Harmony Corbel - So this emotionally unstable middle-manager who runs 1 severed floor at Lumon and got canned for being bad at her job is actually the inventor of all severance technology. We spend time following her as she confronts her past and obtains the proof. Proof that would be extremely damaging to Lumon. All of that for… absolutely no reason. And let’s not ignore the callous way she was treated throughout by The Board and by the Eagans. One would think that if your entire corporate value is based upon someone else’s work that you stole that one would I dunno… not treat them like they are an insignificant and easily replaceable emotionally unstable middle-manager who runs 1 floor. That you’d not just berate her as being insignificant and nothing before you throw her into the wind considering she could easily destroy your company.

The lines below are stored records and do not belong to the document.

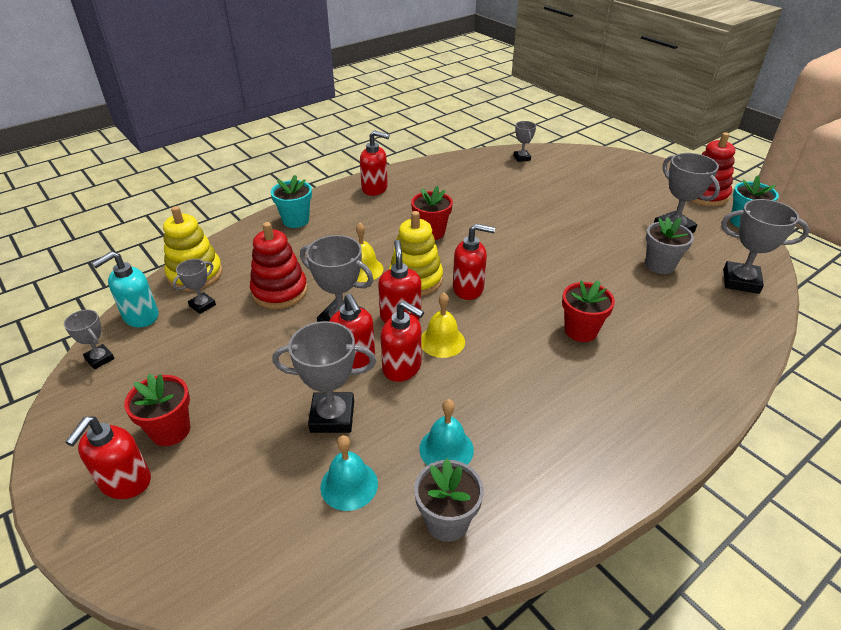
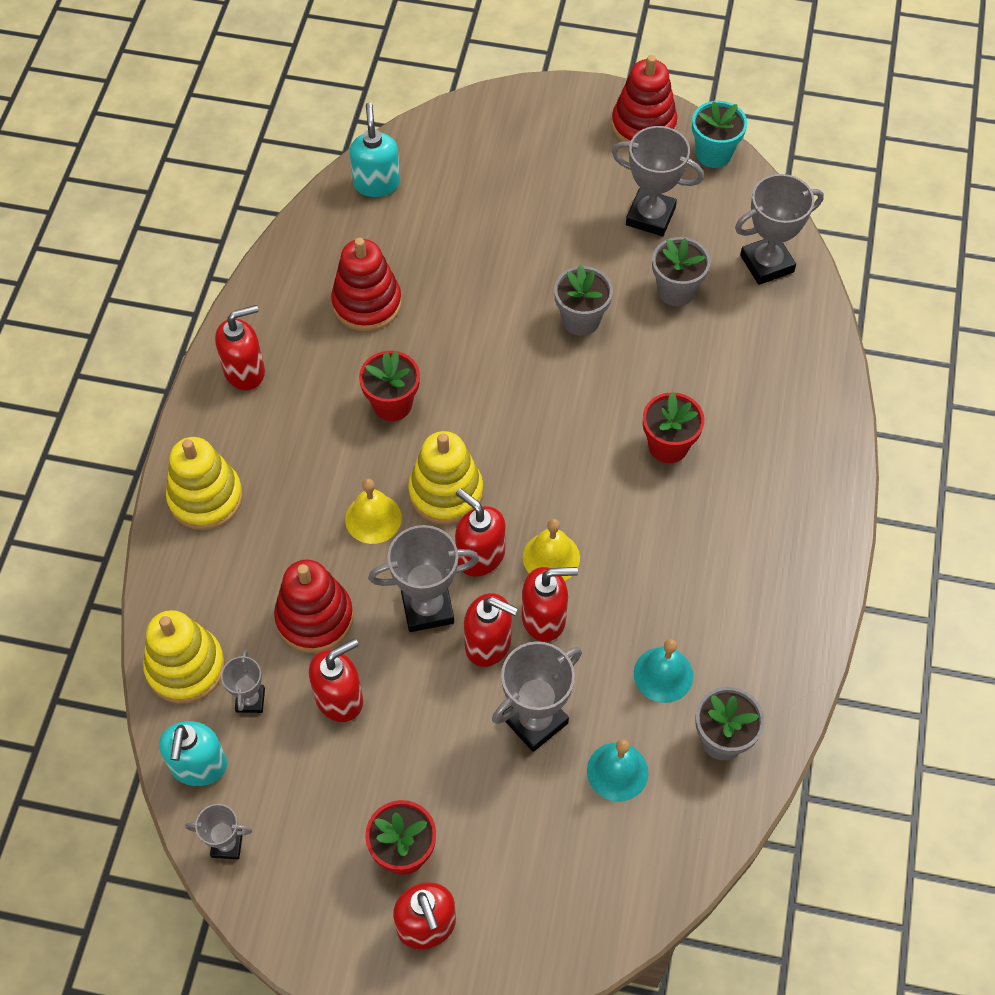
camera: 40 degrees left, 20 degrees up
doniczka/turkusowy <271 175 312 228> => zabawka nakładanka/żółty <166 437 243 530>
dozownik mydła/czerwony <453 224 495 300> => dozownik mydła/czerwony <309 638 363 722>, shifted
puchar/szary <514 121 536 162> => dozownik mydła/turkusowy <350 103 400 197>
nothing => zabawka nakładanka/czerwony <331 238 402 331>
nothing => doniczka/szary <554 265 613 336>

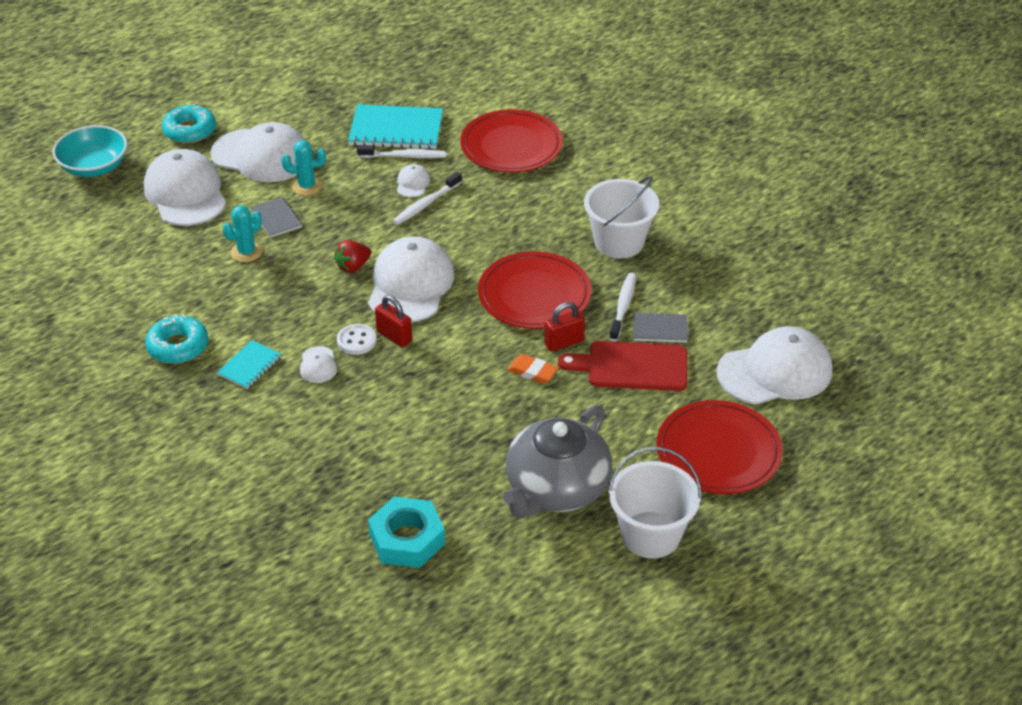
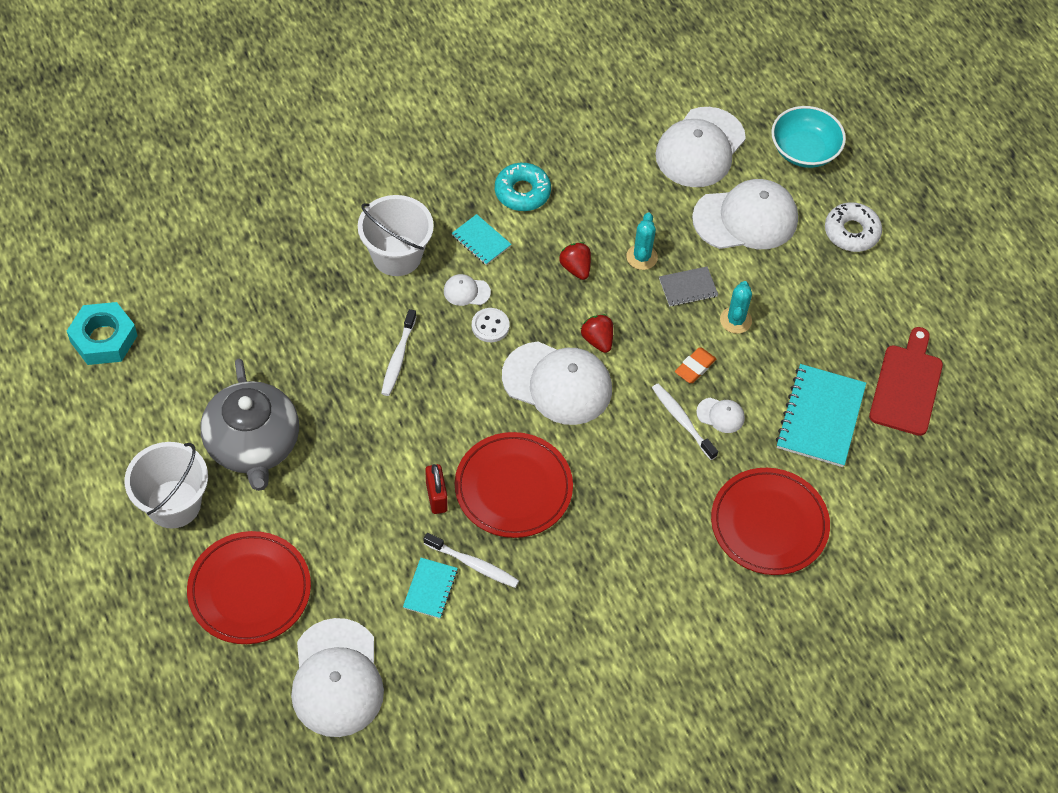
camera: 100 degrees right, 15 degrees up
donut/turkusowy <162 105 216 144> => donut/biały <825 202 882 252>
czapka/biały <211 122 306 182> => czapka/biały <655 107 746 187>, shifted
kaktus/turkusowy <223 205 263 262> => kaktus/turkusowy <626 213 658 270>, 45 degrees clockwise
szczoteczka do zębów/biały <357 145 447 158> => szczoteczka do zębów/biały <381 309 417 396>, shifted
nakrętka/turkusowy <368 497 445 568> => nakrętka/turkusowy <67 302 138 365>, shifted
kłódka/czerwony <375 295 412 348> => nothing
imbryk/szary <503 405 612 518> => imbryk/szary <201 358 299 491>, 150 degrees counterclockwise
gumka do mazania/pomarańczowy <508 354 558 384> => gumka do mazania/pomarańczowy <675 347 716 383>, shifted
deska do krojenia/czerwony <558 341 687 391> => deska do krojenia/czerwony <869 327 943 436>, shifted
wiadro/biały <584 176 659 258> => wiadro/biały <358 195 434 276>, shifted
zeszyt/szary <633 312 688 343> => zeszyt/turkusowy <403 558 458 619>
nothing => truskawka/czerwony <559 242 591 280>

And this whole “Cold Harbor” 2 season arc was to… accomplish the same result of a frontal lobotomy? Emotionless existence lacking attachment to an identity or past? No longer knowing who you are or having connection to anything? How exactly does that benefit Lumon? What is the commercial application here? How do you take this to market and profit as a company? All of this, billions of dollars of investment, sacrificing of countless lives, sacrificing many goats (WTF?), was for nothing of any significance in the real world as near as I can tell. It was such an uninteresting “evil plan” in the end.

Maybe I’ll be disappointed in season 3, but I fully expect Milchick’s loyalties to be a major part of next season, and I expect to get a lot more details on what Cobel’s game is. I also think reintegration will be either a path to reconciling Mark’s conflict or it will fail, but it not be dropped from the story completely.

I originally was confused by Devon’s abrupt shift to calling Cobel, but as noted earlier, as viewers we were set up to think of Reghabi as a good guy. Devon doesn’t know her at all, she’s just some strange lady who almost killed her brother. Devon feels like talking to innie Mark is her only hope, and Cobel is the only person who can help with that. What would be a more logical action for Devon to take? “Continue with the brain surgery, it seems to be going great?”

Or, he doesn’t look forward to the shitstorm he will be in if one more major incident happens on his watch.

Also, apparently Harmony Corbel was running the most important Severed floor in the whole Lumon enterprise. It is the one at the original, first location, near the Egan estate, the one cgoosen for Helley. I don’t think it was “world’s biggest warerfall” puffery when the Voice Of Keir said that Mark S was one of the mist important people in history for helping forward his agenda.